3. Is the submission to the people of the proposed amendments within the time frame
allowed therefor a sufficient and proper submission?
HELD:

Issue 1 – Justiciability of the courts


We cannot accept the view of the SolGen, in pursuing his theory of non-justiciability, that
the question of the President's authority to propose amendments and the regularity of the
procedure adopted for submission of the proposal to the people ultimately lie in the
judgment of the clear Descartes fallacy of vicious circle. Is it not that the people
themselves, by their sovereign act, provided for the authority and procedure for the
amending process when they ratified the present Constitution in 1973? Whether,
therefore, the constitutional provision has been followed or not is the proper subject of
inquiry, not by the people themselves of course who exercise no power of judicial but by
the Supreme Court in whom the people themselves vested that power, a power which
includes the competence to determine whether the constitutional norms for amendments
have been observed or not.
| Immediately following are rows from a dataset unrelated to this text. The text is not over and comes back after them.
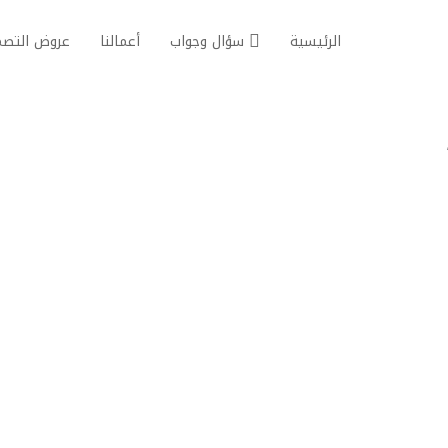
الرئيسية
سؤال وجواب
أعمالنا
عروض التصم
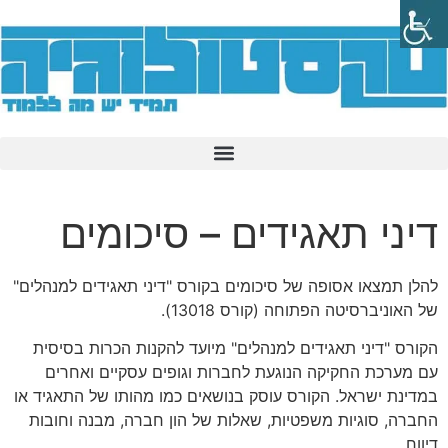
דיני תאגידים – סיכומים
להלן תמצאו אסופה של סיכומים בקורס "דיני תאגידים למנהלים"
של האוניברסיטה הפתוחה (קורס 13018).
הקורס "דיני תאגידים למנהלים" מיועד להקנות הכרות בסיסית
עם מערכת החקיקה הנוגעת לחברות וגופים עסקיים ואחרים
במדינת ישראל. הקורס עוסק בנושאים כמו מהותו של התאגיד או
החברה, סוגיות משפטיות, שאלות של הון חברה, מבנה וחובות
דיווח.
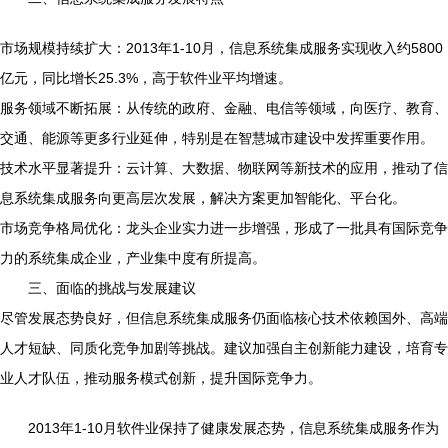
市场规模持续扩大：2013年1-10月，信息系统集成服务实现收入约5800
亿元，同比增长25.3%，高于软件业平均增速。
服务领域不断拓展：从传统的政府、金融、电信等领域，向医疗、教育、
交通、能源等更多行业延伸，特别是在智慧城市建设中发挥重要作用。
技术水平显著提升：云计算、大数据、物联网等新技术的应用，推动了信
息系统集成服务向更高层次发展，解决方案更加智能化、平台化。
市场竞争格局优化：龙头企业实力进一步增强，形成了一批具有国际竞争
力的系统集成企业，产业集中度有所提高。
三、面临的挑战与发展建议
尽管发展态势良好，但信息系统集成服务仍面临核心技术依赖国外、高端
人才短缺、同质化竞争加剧等挑战。建议加强自主创新能力建设，培育专
业人才队伍，推动服务模式创新，提升国际竞争力。
2013年1-10月软件业保持了健康发展态势，信息系统集成服务作为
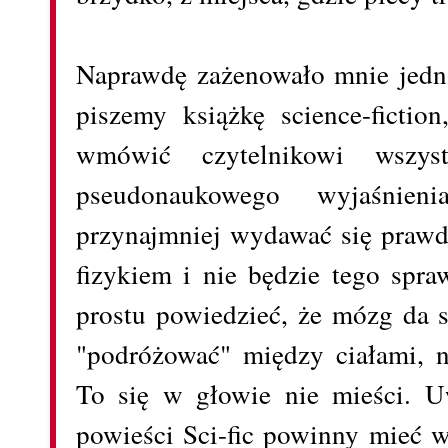
Naprawdę zażenowało mnie jedna
piszemy książkę science-fictio
wmówić czytelnikowi wszys
pseudonaukowego wyjaśnien
przynajmniej wydawać się prawdo
fizykiem i nie będzie tego spr
prostu powiedzieć, że mózg da 
"podróżować" między ciałami, ni
To się w głowie nie mieści. 
powieści Sci-fic powinny mieć w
And, this inquiry must be done a prior not a posterior i.e.,
before the submission to and ratification by the people.

Issue 2 – Whether or not the president has the authority to propose amendments
to the Constitution?
As earlier pointed out, the power to legislate is constitutionally consigned to the interim
National Assembly during the transition period. However, the initial convening of that
Assembly is a matter fully addressed to the judgment of the incumbent President. And, in
the exercise of that judgment, the President opted to defer convening of that body in utter
recognition of the people's preference. Likewise, in the period of transition, the power to
propose amendments to the Constitution lies in the interim National Assembly upon
special call by the President. Again, harking to the dictates of the sovereign will, the
President decided not to call the interim National Assembly. Would it then be within the
bounds of the Constitution and of law for the President to assume that constituent power
of the interim Assembly vis-a-vis his assumption of that body's legislative functions? The
answer is yes. If the President has been legitimately discharging the legislative functions
of the interim Assembly, there is no reason why he cannot validly discharge the function
of that Assembly to propose amendments to the Constitution, which is but adjunct,
although peculiar, to its gross legislative power. This, of course, is not to say that the
President has converted his office into a constituent assembly of that nature normally
constituted by the legislature. Rather, with the interim National Assembly not convened
and only the Presidency and the Supreme Court in operation, the urges of absolute
necessity render it imperative upon the President to act as agent for and in behalf of the
people to propose amendments to the Constitution.

Issue 3 - Is the submission to the people of the proposed amendments within the
time frame allowed therefor a sufficient and proper submission?
It is worthy to note that Article XVI of the Constitution makes no provision as to the specific
date when the plebiscite shall be held, but simply states that it "shall be held not later than
three months after the approval of such amendment or revision."